Why rejected: LLM-specific signals (token counts, prompt versions, model selection, tool call sequences, generation latency vs. tool latency) are not first-class in general-purpose APM. Operators who want both can run both — kaged's structured logs work fine with Loki, Datadog, etc. — but kaged's recommended observability is LLM-aware.
References
- ADR-0011 — project portability (prompts in project config supports portability)
- ADR-0012 — Mastra is the substrate; tracing remains kaged-owned at the harness boundary
- Langfuse: https://langfuse.com
- Langfuse GitHub: https://github.com/langfuse/langfuse
- Langfuse self-hosting docs: https://langfuse.com/self-hosting
- Mastra + Langfuse integration: https://langfuse.com/integrations/frameworks/mastra
- Prior operational experience running Langfuse in a customer-support agent project
Amendments
2026-06-02 — Tracing migrated from direct Langfuse SDK to Mastra native observability
What changed: kaged removed its manual Langfuse SDK integration (langfuse npm package, manual trace/generation/span creation in runtime.ts) and replaced it with Mastra's native observability pipeline (@mastra/observability + @mastra/langfuse).
Why: The manual integration produced flat, partial traces — a single generation span per run, no tool definitions in metadata, no proper nesting between agent calls and tool execution, silent flush errors, and missing provider/model metadata.
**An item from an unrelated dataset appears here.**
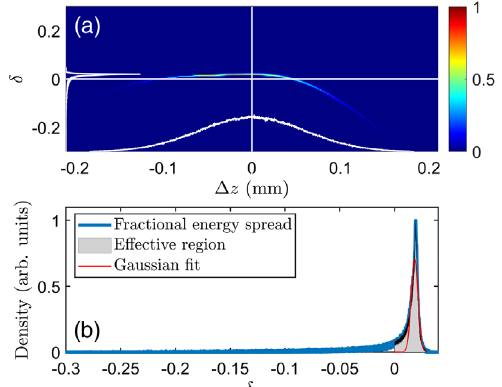
FIG. 18. (a) Longitudinal phase space of the electron beam after propagation through 1 m plasma source. Electron beam head is placed at positive Δ z , whereas the tail is located at negative Δ z . (b) Fractional energy spread distribution. Shaded area is consid- ered to calculate effective RMS energy spread. Red line is the Gaussian fit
Mastra's integrated pipeline produces correct hierarchical traces automatically: invoke_agent → chat model → model_step → tool execution → subsequent generation spans for multi-step runs. Tool definitions, usage metadata, and provider information are all enriched by Mastra without manual code.
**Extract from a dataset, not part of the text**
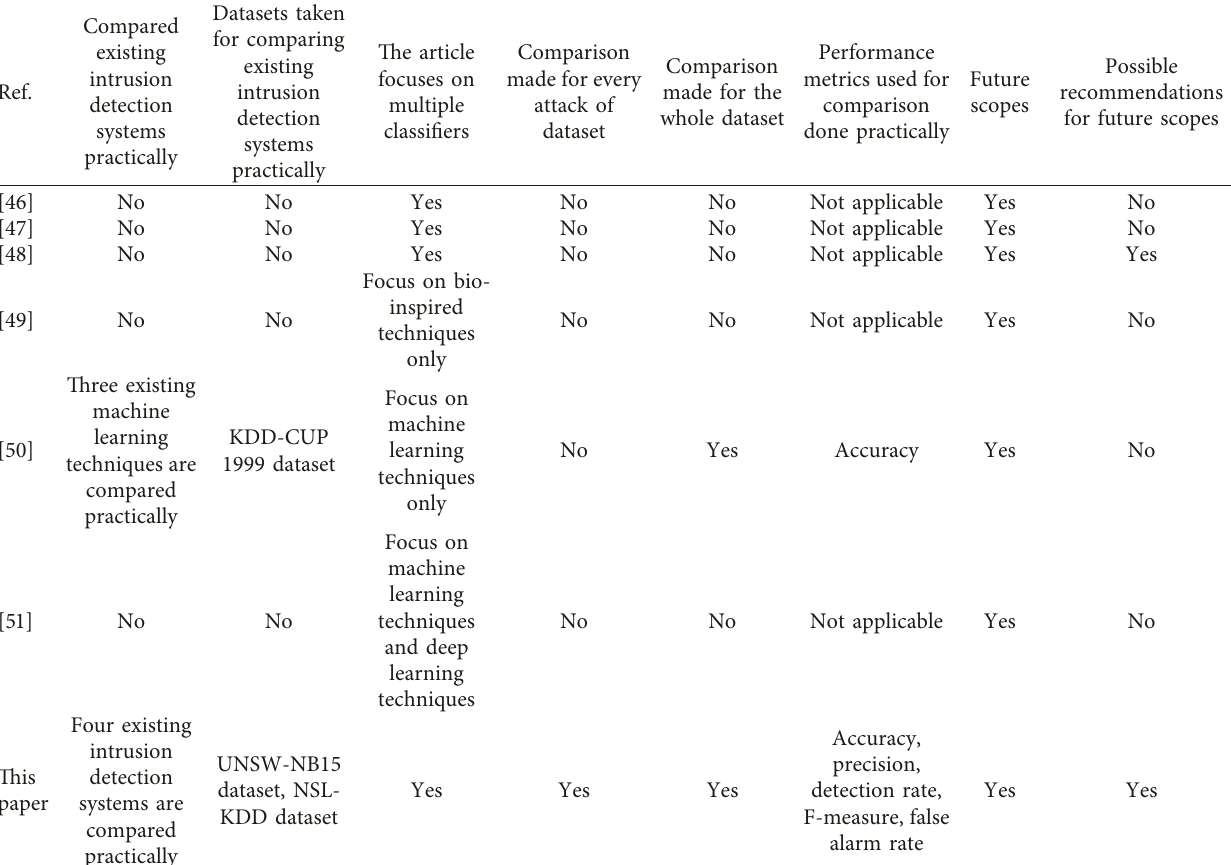
Table 2: Comparison of our survey article with other survey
Reinforced principle: When a platform provides a built-in, well-maintained integration for a capability (observability, auth, streaming), kaged uses it rather than maintaining a parallel manual implementation. This reduces maintenance burden, ensures correct behavior across Mastra version upgrades, and avoids the class of bugs where manual tracing drifts from the actual execution flow. The same principle applies to using @kaged/llm's LanguageModelV2 shim instead of @ai-sdk/<provider> packages directly (ADR-0014): use the integrated path, don't reinvent alongside it.
Implementation: initMastraObservability() in packages/harness/src/observability.ts creates a Mastra instance with Observability config + LangfuseExporter. agent.__registerMastra(mastra) is called before agent.stream() in runtime.ts. The langfuse direct dependency was removed from @kaged/harness. All 3812 tests pass.